◆ REQUIREMENT: Pull out every line in the data that has the string "защиты" in it.

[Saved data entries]
*** Block opens ***

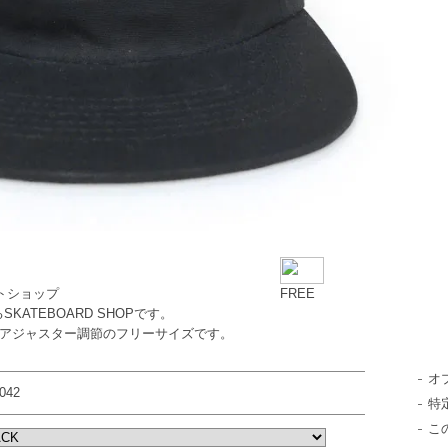
ートショップ
FREE
るSKATEBOARD SHOPです。
ズはアジャスター調節のフリーサイズです。
オ
r042
特
こ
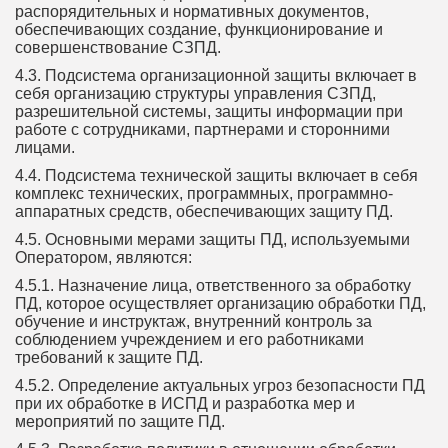
распорядительных и нормативных документов,
обеспечивающих создание, функционирование и
совершенствование СЗПД.
4.3. Подсистема организационной защиты включает в
себя организацию структуры управления СЗПД,
разрешительной системы, защиты информации при
работе с сотрудниками, партнерами и сторонними
лицами.
4.4. Подсистема технической защиты включает в себя
комплекс технических, программных, программно-
аппаратных средств, обеспечивающих защиту ПД.
4.5. Основными мерами защиты ПД, используемыми
Оператором, являются:
4.5.1. Назначение лица, ответственного за обработку
ПД, которое осуществляет организацию обработки ПД,
обучение и инструктаж, внутренний контроль за
соблюдением учреждением и его работниками
требований к защите ПД.
4.5.2. Определение актуальных угроз безопасности ПД
при их обработке в ИСПД и разработка мер и
мероприятий по защите ПД.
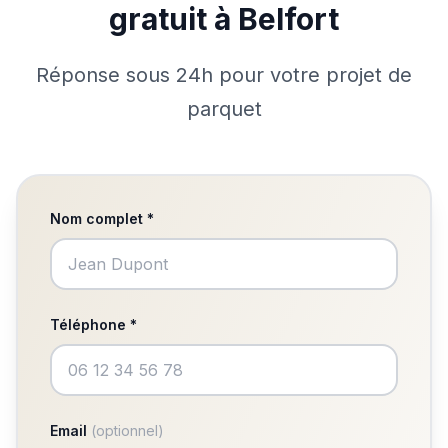
gratuit à Belfort
Réponse sous 24h pour votre projet de
parquet
Nom complet *
Téléphone *
Email
(optionnel)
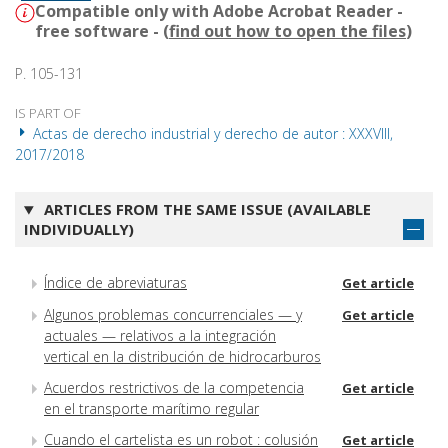
Compatible only with Adobe Acrobat Reader -
free software - (
find out how to open the files
)
P. 105-131
IS PART OF
Actas de derecho industrial y derecho de autor : XXXVIII,
2017/2018
ARTICLES FROM THE SAME ISSUE (AVAILABLE
INDIVIDUALLY)
Índice de abreviaturas
Get article
Algunos problemas concurrenciales — y
Get article
actuales — relativos a la integración
vertical en la distribución de hidrocarburos
Acuerdos restrictivos de la competencia
Get article
en el transporte marítimo regular
Cuando el cartelista es un robot : colusión
Get article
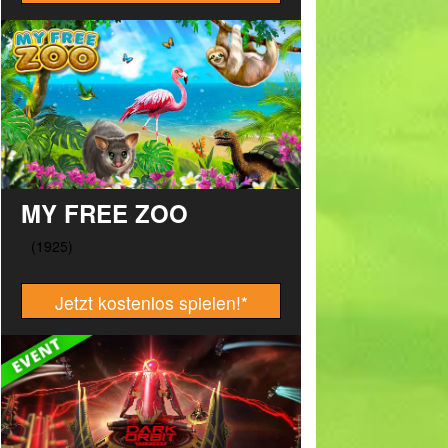
MY FREE ZOO
Jetzt kostenlos spielen!
*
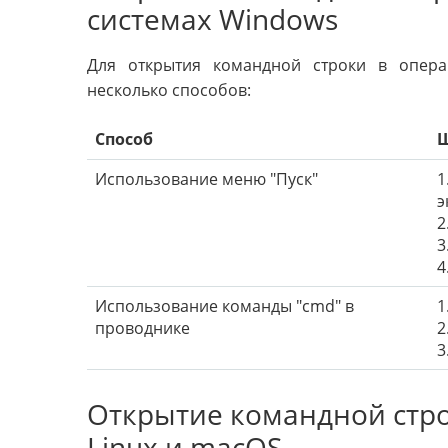
системах Windows
Для открытия командной строки в опер
несколько способов:
Способ
Использование меню "Пуск"
1
э
2
3
4
Использование команды "cmd" в
1
проводнике
2
3
Открытие командной стр
Linux и macOS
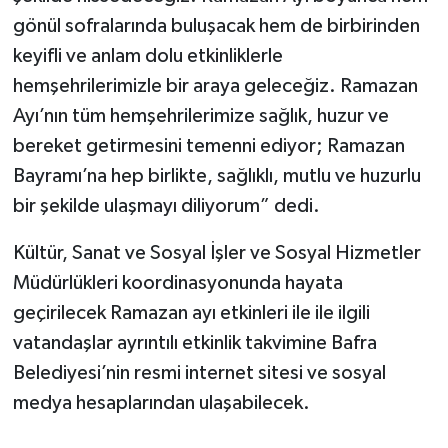
gönül sofralarında buluşacak hem de birbirinden
keyifli ve anlam dolu etkinliklerle
hemşehrilerimizle bir araya geleceğiz. Ramazan
Ayı’nın tüm hemşehrilerimize sağlık, huzur ve
bereket getirmesini temenni ediyor; Ramazan
Bayramı’na hep birlikte, sağlıklı, mutlu ve huzurlu
bir şekilde ulaşmayı diliyorum” dedi.
Kültür, Sanat ve Sosyal İşler ve Sosyal Hizmetler
Müdürlükleri koordinasyonunda hayata
geçirilecek Ramazan ayı etkinleri ile ile ilgili
vatandaşlar ayrıntılı etkinlik takvimine Bafra
Belediyesi’nin resmi internet sitesi ve sosyal
medya hesaplarından ulaşabilecek.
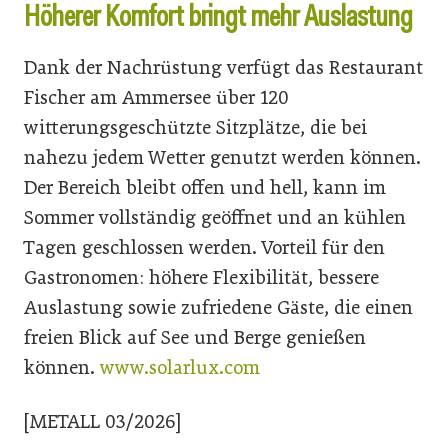
Höherer Komfort bringt mehr Auslastung
Dank der Nachrüstung verfügt das Restaurant
Fischer am Ammersee über 120
witterungsgeschützte Sitzplätze, die bei
nahezu jedem Wetter genutzt werden können.
Der Bereich bleibt offen und hell, kann im
Sommer vollständig geöffnet und an kühlen
Tagen geschlossen werden. Vorteil für den
Gastronomen: höhere Flexibilität, bessere
Auslastung sowie zufriedene Gäste, die einen
freien Blick auf See und Berge genießen
können.
www.solarlux.com
[METALL 03/2026]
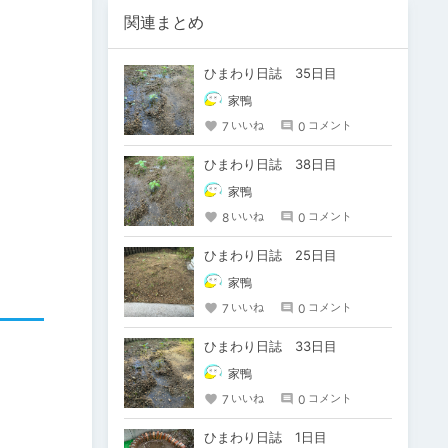
関連まとめ
ひまわり日誌 35日目
家鴨
7
0
いいね
コメント
ひまわり日誌 38日目
家鴨
8
0
いいね
コメント
ひまわり日誌 25日目
家鴨
7
0
いいね
コメント
ひまわり日誌 33日目
家鴨
7
0
いいね
コメント
ひまわり日誌 1日目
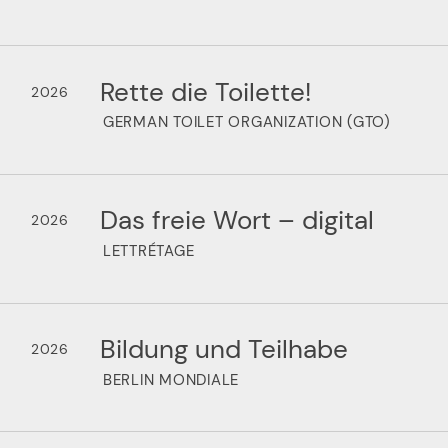
Rette die Toilette!
2026
GERMAN TOILET ORGANIZATION (GTO)
Das freie Wort – digital
2026
LETTRÉTAGE
Bildung und Teilhabe
2026
BERLIN MONDIALE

*** Block closes ***

◆ TASK SOLUTION:
4.3. Подсистема организационной защиты включает в
разрешительной системы, защиты информации при
4.4. Подсистема технической защиты включает в себя
4.5. Основными мерами защиты ПД, используемыми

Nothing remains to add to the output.